Required actions —
a: From the mutual fund article, list each thing it says each of us has heard about or seen.
b: Pick up the mutual fund article from its last sentence and keep writing in the same voice.

Extract provided —
== Segment start ==
Best Tax Saving Mutual Funds in India
Posted by Creditkaro
In today’s world, there’s always a lot of speculation about
the type of investment you need to make for wealth creation or for your wealth
to grow at a steady rate. The problem that each one of us face is the lack of
information in the market about the right kind of investment that will
eventually go on to build our financial status.
Each one of us at some point in our life recently have heard
about mutual funds or have seen banners and advertisements regarding the same. So,
what are mutual funds and how do you invest in them? These are some questions
that we thought would be of relevance to you so we went ahead and demystified
all your doubts. So, stop scratching your head and read away.
A mutual fund is a professionally managed investment fund
that pools money from multiple investors to purchase securities. These
investors can be retail or institutional in nature. Mutual funds have
advantages and disadvantages compared to direct investing in individual securities.
These fund investments are managed by professional fund managers who have
precise knowledge of the industry through ample amount of research and are a
part of the crux in the market.
== Segment end ==
Study material —
== Segment start ==
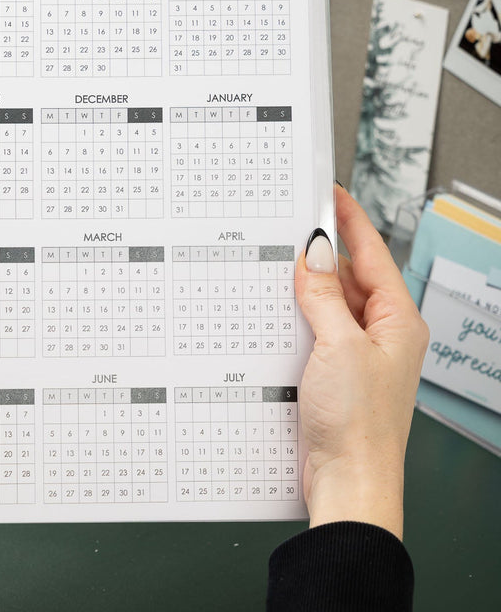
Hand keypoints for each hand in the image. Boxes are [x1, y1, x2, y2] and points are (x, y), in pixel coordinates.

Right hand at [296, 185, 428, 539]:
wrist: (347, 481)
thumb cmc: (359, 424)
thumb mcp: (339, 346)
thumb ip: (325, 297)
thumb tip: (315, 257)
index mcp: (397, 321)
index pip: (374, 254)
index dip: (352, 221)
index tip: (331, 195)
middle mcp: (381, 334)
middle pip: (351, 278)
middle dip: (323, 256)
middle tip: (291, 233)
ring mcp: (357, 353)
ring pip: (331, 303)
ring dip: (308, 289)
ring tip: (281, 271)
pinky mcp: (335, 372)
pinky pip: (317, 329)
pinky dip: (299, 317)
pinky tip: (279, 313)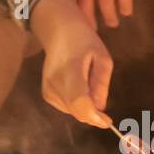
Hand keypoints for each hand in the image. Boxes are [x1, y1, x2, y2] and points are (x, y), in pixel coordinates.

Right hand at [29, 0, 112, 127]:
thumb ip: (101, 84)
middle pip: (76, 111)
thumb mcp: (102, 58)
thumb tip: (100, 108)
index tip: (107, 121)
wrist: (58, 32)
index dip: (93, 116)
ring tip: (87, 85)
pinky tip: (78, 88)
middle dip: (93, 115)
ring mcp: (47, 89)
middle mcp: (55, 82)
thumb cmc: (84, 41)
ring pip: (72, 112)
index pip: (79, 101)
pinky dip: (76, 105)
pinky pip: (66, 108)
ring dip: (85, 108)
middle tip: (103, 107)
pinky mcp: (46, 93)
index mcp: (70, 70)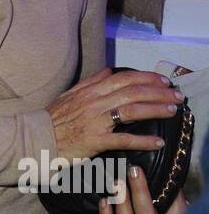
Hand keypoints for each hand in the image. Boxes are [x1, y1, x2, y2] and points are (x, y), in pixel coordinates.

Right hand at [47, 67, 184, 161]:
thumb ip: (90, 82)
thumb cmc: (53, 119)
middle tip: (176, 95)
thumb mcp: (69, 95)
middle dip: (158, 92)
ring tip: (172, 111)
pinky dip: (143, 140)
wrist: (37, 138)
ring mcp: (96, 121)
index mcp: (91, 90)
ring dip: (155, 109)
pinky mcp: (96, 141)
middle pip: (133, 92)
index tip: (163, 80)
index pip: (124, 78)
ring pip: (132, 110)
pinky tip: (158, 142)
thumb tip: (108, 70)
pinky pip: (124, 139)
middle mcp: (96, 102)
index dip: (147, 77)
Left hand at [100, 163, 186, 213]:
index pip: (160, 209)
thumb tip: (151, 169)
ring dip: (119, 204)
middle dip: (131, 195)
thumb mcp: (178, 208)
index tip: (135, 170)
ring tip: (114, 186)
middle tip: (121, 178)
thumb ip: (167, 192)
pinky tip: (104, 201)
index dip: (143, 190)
== Segment end ==
Solved tasks —
a: mutual funds, banners, advertisements

b:
What are the different types of mutual funds?
Primary structures of mutual funds include open-end funds
and closed-end funds, while there are other types of investment funds which
exist in the market as mentioned below
Many investments are not on a single product but on a
collection of products. Just like we all love to keep different types of shoes
and clothing in our wardrobes, these mutual funds function in the same way by
investing in a collection of stocks and bonds to comprise the whole fund. These
types of funds are available for subscription and repurchase on a continuous
basis and they do not have a fixed maturity period and are usually not listed on
the exchanges.
Closed ended funds raise a fixed amount of capital through
an IPO (Initial Public Offer) and have a fixed maturity period. These funds are
then listed and traded like stocks on a stock exchange to provide investors an
exit route before the maturity date. It only issues a set number of shares and
although their value is also based on the NAV (net asset value), the actual
price of the fund is affected by supply and demand, allowing it to trade at
prices above or below its real value.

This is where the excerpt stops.